TASK INSTRUCTIONS: In the entries below, switch every "Zugriffskontrolle" to "Zugangskontrolle" and write the lines out again with nothing else changed. Leave the pictures out of your answer.

LISTED RECORDS:

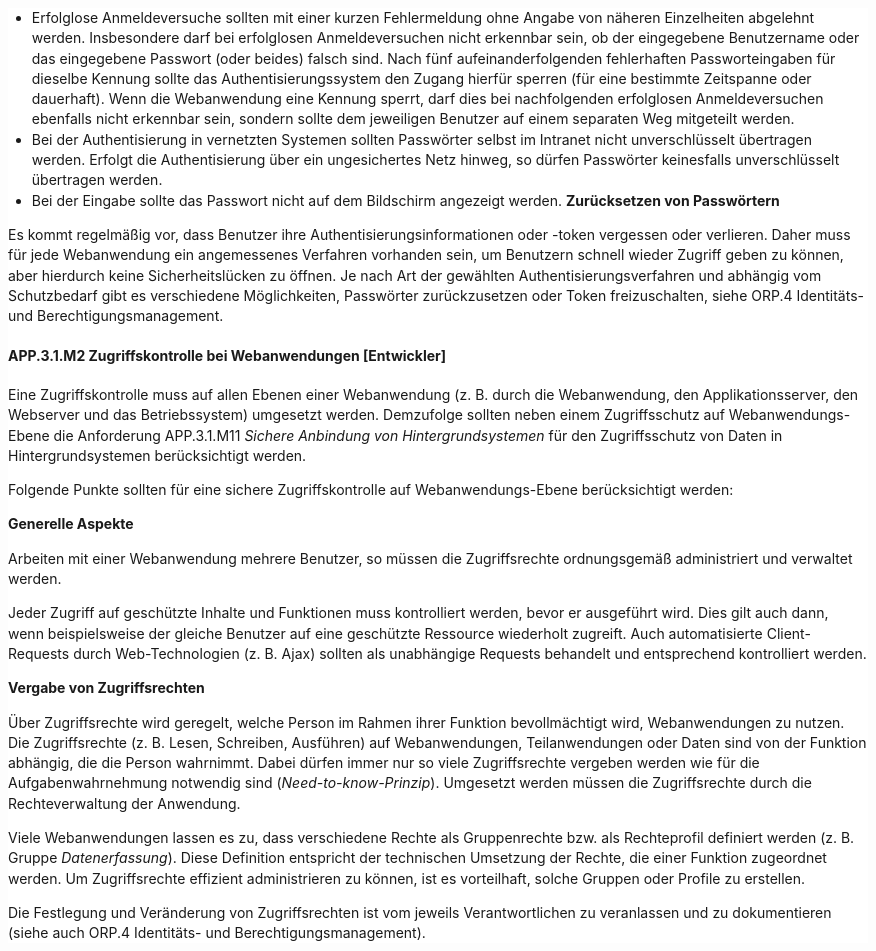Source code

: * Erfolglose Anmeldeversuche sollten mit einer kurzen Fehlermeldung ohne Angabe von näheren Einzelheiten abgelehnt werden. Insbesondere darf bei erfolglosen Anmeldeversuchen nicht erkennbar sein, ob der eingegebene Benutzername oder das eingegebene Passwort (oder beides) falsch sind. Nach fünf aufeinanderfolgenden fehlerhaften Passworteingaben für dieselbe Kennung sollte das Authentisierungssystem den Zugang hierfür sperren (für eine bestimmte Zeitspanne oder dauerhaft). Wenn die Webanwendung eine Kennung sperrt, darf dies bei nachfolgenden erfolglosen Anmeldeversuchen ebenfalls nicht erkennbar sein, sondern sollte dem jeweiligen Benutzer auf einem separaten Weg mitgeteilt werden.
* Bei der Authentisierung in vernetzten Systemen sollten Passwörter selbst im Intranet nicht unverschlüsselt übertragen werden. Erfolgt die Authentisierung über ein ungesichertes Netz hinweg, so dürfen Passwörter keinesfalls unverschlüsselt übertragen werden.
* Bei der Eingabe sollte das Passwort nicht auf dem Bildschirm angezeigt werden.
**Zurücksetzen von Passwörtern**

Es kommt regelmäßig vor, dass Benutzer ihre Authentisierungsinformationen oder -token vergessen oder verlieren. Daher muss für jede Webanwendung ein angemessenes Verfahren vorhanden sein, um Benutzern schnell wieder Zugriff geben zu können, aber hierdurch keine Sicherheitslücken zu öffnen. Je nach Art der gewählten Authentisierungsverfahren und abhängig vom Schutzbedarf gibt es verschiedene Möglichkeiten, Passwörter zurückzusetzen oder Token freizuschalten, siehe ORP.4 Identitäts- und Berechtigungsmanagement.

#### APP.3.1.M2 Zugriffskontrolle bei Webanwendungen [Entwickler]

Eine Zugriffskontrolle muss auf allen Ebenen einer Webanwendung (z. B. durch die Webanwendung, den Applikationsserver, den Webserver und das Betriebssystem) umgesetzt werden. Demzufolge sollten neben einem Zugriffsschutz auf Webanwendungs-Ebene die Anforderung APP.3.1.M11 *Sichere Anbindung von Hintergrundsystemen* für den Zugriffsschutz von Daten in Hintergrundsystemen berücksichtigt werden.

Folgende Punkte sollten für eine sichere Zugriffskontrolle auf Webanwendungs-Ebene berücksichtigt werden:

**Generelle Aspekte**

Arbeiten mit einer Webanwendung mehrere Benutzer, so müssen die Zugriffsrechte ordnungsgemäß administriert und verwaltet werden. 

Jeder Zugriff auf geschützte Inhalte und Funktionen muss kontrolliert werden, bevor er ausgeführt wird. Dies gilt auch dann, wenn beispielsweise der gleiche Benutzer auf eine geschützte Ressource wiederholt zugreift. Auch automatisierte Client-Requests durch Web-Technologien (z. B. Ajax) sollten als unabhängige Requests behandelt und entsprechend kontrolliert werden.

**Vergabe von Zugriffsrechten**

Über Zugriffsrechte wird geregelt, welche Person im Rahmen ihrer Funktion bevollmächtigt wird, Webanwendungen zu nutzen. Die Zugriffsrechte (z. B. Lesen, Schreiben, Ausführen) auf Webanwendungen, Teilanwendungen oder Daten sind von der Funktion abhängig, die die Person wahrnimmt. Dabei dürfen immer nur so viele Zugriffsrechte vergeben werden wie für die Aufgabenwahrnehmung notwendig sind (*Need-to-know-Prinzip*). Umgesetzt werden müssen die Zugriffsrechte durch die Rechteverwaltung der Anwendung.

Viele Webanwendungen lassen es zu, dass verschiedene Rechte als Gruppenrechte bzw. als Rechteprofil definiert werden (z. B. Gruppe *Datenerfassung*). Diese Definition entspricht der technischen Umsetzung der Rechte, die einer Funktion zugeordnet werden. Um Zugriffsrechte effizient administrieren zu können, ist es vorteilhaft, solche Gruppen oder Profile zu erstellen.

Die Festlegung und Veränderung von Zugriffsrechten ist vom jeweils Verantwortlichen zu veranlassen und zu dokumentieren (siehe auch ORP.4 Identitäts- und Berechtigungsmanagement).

EXERCISE ANSWER:
Source code

: * Erfolglose Anmeldeversuche sollten mit einer kurzen Fehlermeldung ohne Angabe von näheren Einzelheiten abgelehnt werden. Insbesondere darf bei erfolglosen Anmeldeversuchen nicht erkennbar sein, ob der eingegebene Benutzername oder das eingegebene Passwort (oder beides) falsch sind. Nach fünf aufeinanderfolgenden fehlerhaften Passworteingaben für dieselbe Kennung sollte das Authentisierungssystem den Zugang hierfür sperren (für eine bestimmte Zeitspanne oder dauerhaft). Wenn die Webanwendung eine Kennung sperrt, darf dies bei nachfolgenden erfolglosen Anmeldeversuchen ebenfalls nicht erkennbar sein, sondern sollte dem jeweiligen Benutzer auf einem separaten Weg mitgeteilt werden.
* Bei der Authentisierung in vernetzten Systemen sollten Passwörter selbst im Intranet nicht unverschlüsselt übertragen werden. Erfolgt die Authentisierung über ein ungesichertes Netz hinweg, so dürfen Passwörter keinesfalls unverschlüsselt übertragen werden.
* Bei der Eingabe sollte das Passwort nicht auf dem Bildschirm angezeigt werden.
**Zurücksetzen von Passwörtern**

Es kommt regelmäßig vor, dass Benutzer ihre Authentisierungsinformationen oder -token vergessen oder verlieren. Daher muss für jede Webanwendung ein angemessenes Verfahren vorhanden sein, um Benutzern schnell wieder Zugriff geben zu können, aber hierdurch keine Sicherheitslücken zu öffnen. Je nach Art der gewählten Authentisierungsverfahren und abhängig vom Schutzbedarf gibt es verschiedene Möglichkeiten, Passwörter zurückzusetzen oder Token freizuschalten, siehe ORP.4 Identitäts- und Berechtigungsmanagement.

#### APP.3.1.M2 Zugangskontrolle bei Webanwendungen [Entwickler]

Eine Zugangskontrolle muss auf allen Ebenen einer Webanwendung (z. B. durch die Webanwendung, den Applikationsserver, den Webserver und das Betriebssystem) umgesetzt werden. Demzufolge sollten neben einem Zugriffsschutz auf Webanwendungs-Ebene die Anforderung APP.3.1.M11 *Sichere Anbindung von Hintergrundsystemen* für den Zugriffsschutz von Daten in Hintergrundsystemen berücksichtigt werden.

Folgende Punkte sollten für eine sichere Zugangskontrolle auf Webanwendungs-Ebene berücksichtigt werden:

**Generelle Aspekte**

Arbeiten mit einer Webanwendung mehrere Benutzer, so müssen die Zugriffsrechte ordnungsgemäß administriert und verwaltet werden. 

Jeder Zugriff auf geschützte Inhalte und Funktionen muss kontrolliert werden, bevor er ausgeführt wird. Dies gilt auch dann, wenn beispielsweise der gleiche Benutzer auf eine geschützte Ressource wiederholt zugreift. Auch automatisierte Client-Requests durch Web-Technologien (z. B. Ajax) sollten als unabhängige Requests behandelt und entsprechend kontrolliert werden.

**Vergabe von Zugriffsrechten**

Über Zugriffsrechte wird geregelt, welche Person im Rahmen ihrer Funktion bevollmächtigt wird, Webanwendungen zu nutzen. Die Zugriffsrechte (z. B. Lesen, Schreiben, Ausführen) auf Webanwendungen, Teilanwendungen oder Daten sind von der Funktion abhängig, die die Person wahrnimmt. Dabei dürfen immer nur so viele Zugriffsrechte vergeben werden wie für die Aufgabenwahrnehmung notwendig sind (*Need-to-know-Prinzip*). Umgesetzt werden müssen die Zugriffsrechte durch die Rechteverwaltung der Anwendung.

Viele Webanwendungen lassen es zu, dass verschiedene Rechte als Gruppenrechte bzw. als Rechteprofil definiert werden (z. B. Gruppe *Datenerfassung*). Diese Definition entspricht der technischen Umsetzung der Rechte, die einer Funktion zugeordnet werden. Um Zugriffsrechte effizient administrieren zu können, ist es vorteilhaft, solche Gruppen oder Profile zu erstellen.

Die Festlegung und Veränderung von Zugriffsrechten ist vom jeweils Verantwortlichen zu veranlassen und zu dokumentieren (siehe auch ORP.4 Identitäts- und Berechtigungsmanagement).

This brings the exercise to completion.